以下では、それぞれの処理について説明します。

`flipped_y`、`flipped_x`、`flipped_xy`は、それぞれ「画像をY軸方向に移動」「画像をX軸方向に移動」「画像を反転させる」処理を行っています。また、`flipped_rotate`は、画像を中心に少し回転させる機能です。

すべての関数で`randomize_values`を利用しており、移動や回転の値はランダムに設定されています。これにより、多様な画像データが生成されます。

データ拡張の実装

以下は、座標とサイズをランダムに変動させる関数のコード例です。この関数では、座標を±0.05、サイズを±0.02の範囲でランダムに変更します。
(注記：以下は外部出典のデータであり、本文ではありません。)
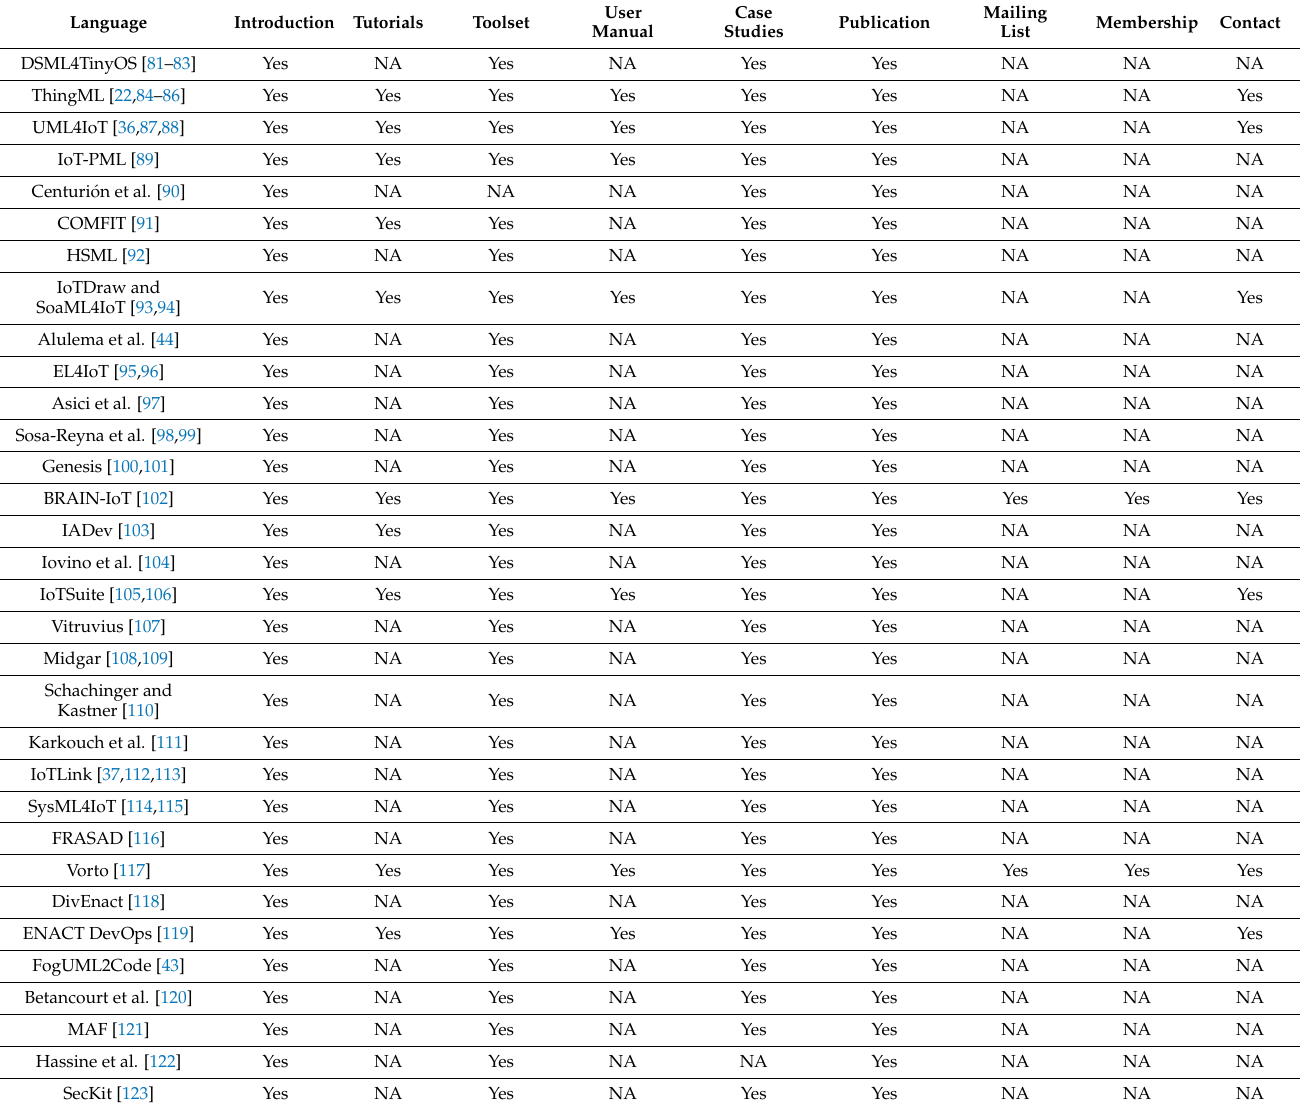
Table 10. The modeling languages for IoT that support the knowledge management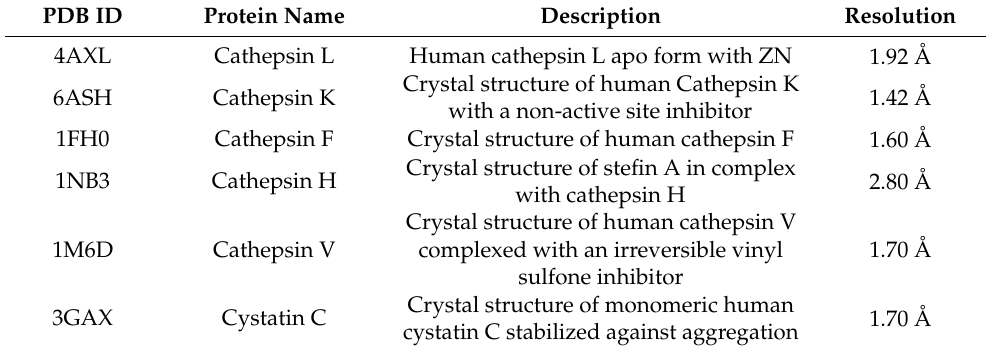
Table 1. Table representing the information related to the PDB files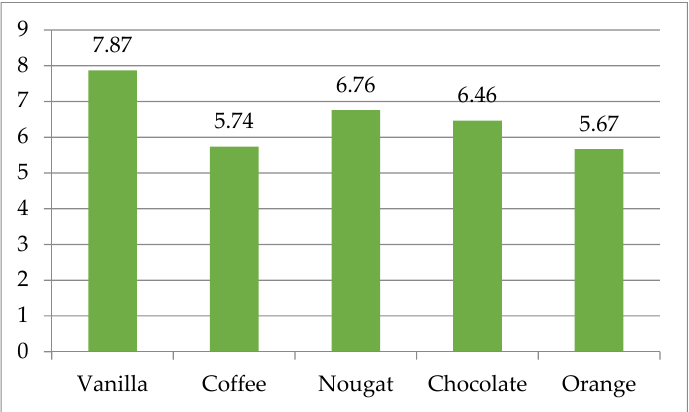
Figure 9. Conscious evaluation of tested aromas under laboratory conditions.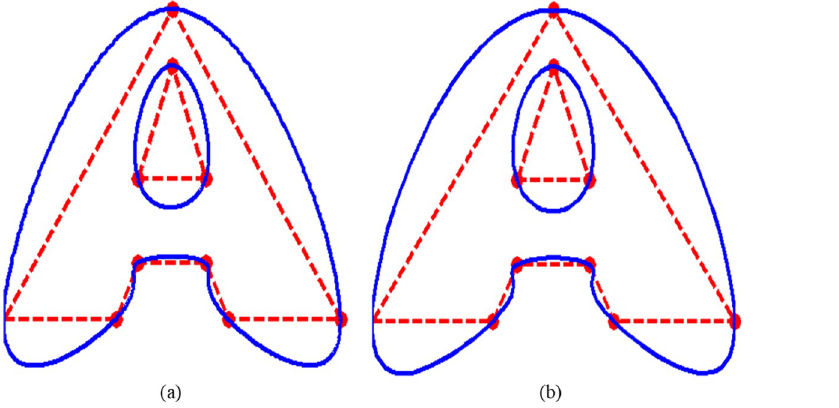
Fig 8. Data of the letter “A” is interpolated: (a) by CPS; (b) by QTS.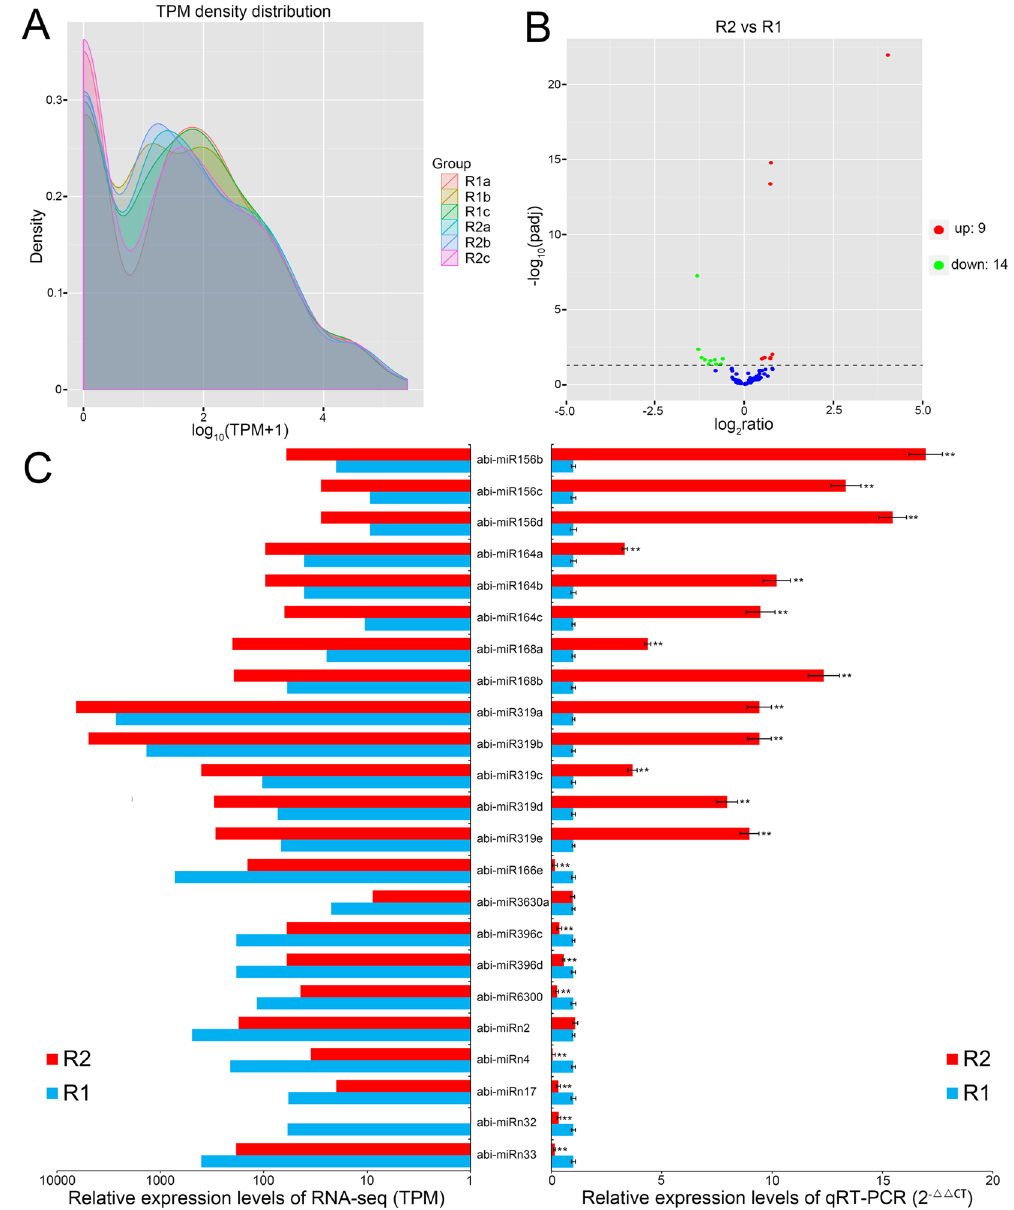
Figure 4. TPM density distribution ( A ), scatterplot ( B ), and RNA-seq and qRT-PCR analysis comparison ( C ) of DE miRNAs between R1 and R2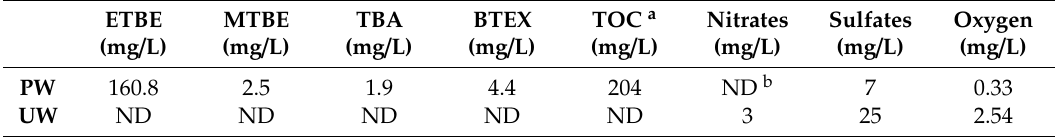
Table 1. Chemical analysis of water from the upstream (UW) and the polluted (PW) well.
def randomize_values(x_coordinate, y_coordinate, x_size, y_size):
    """
    座標とサイズをランダムに変動させる関数。
    - 座標: ±0.05 の範囲でランダムに変更
    - サイズ: ±0.02 の範囲でランダムに変更
    """
    x_coordinate = clamp(float(x_coordinate) + random.uniform(-0.05, 0.05))
    y_coordinate = clamp(float(y_coordinate) + random.uniform(-0.05, 0.05))
    x_size = clamp(float(x_size) + random.uniform(-0.02, 0.02))
    y_size = clamp(float(y_size) + random.uniform(-0.02, 0.02))

    return (
        '{:.6f}'.format(x_coordinate),
        '{:.6f}'.format(y_coordinate),
        '{:.6f}'.format(x_size),
        '{:.6f}'.format(y_size)
    )

また、以下のように画像ファイルアノテーションファイルの保存先を指定します。画像ファイルには拡張子`.jpg`を、アノテーションファイルには拡張子`.txt`を付けて保存します。

img_dir =   'val/images/'  # labelImgで出力された画像フォルダ
label_dir = 'val/labels/'  # labelImgで出力されたアノテーションフォルダ

データ増加の流れ

元々6枚しかなかった画像が、プログラムを1回実行すると4倍の16枚、2回実行するとさらに4倍の64枚、5回実行すると最終的に6,144枚にまで増加します。このように、倍々ゲームのようにデータが増殖する仕組みです。この拡張処理は、「学習用」(Train)と「検証用」(Validate)のデータ両方に適用しました。
最終的に、「学習用画像」は6,144枚、「検証用画像」は4,096枚に達しました。

出来上がりの画像群はこんな感じです。

プログラム(学習・検証、検出)

ここからは、「学習」「検証」、そして「検出」のプログラムについて解説します。

学習・検証

まず、「学習」(Train)と「検証」(Validate)のプログラムです。以下のコマンドを実行します。

python train.py --data data.yaml --cfg cfg/training/yolov7-tiny.yaml --weights '' --batch-size 2 --epochs 2

なお、私のPCはGPUに対応していないため、`--device 0`のオプションを省いています。CPUのみを利用する場合は、明示的に`--device cpu`を追加しても問題ありません。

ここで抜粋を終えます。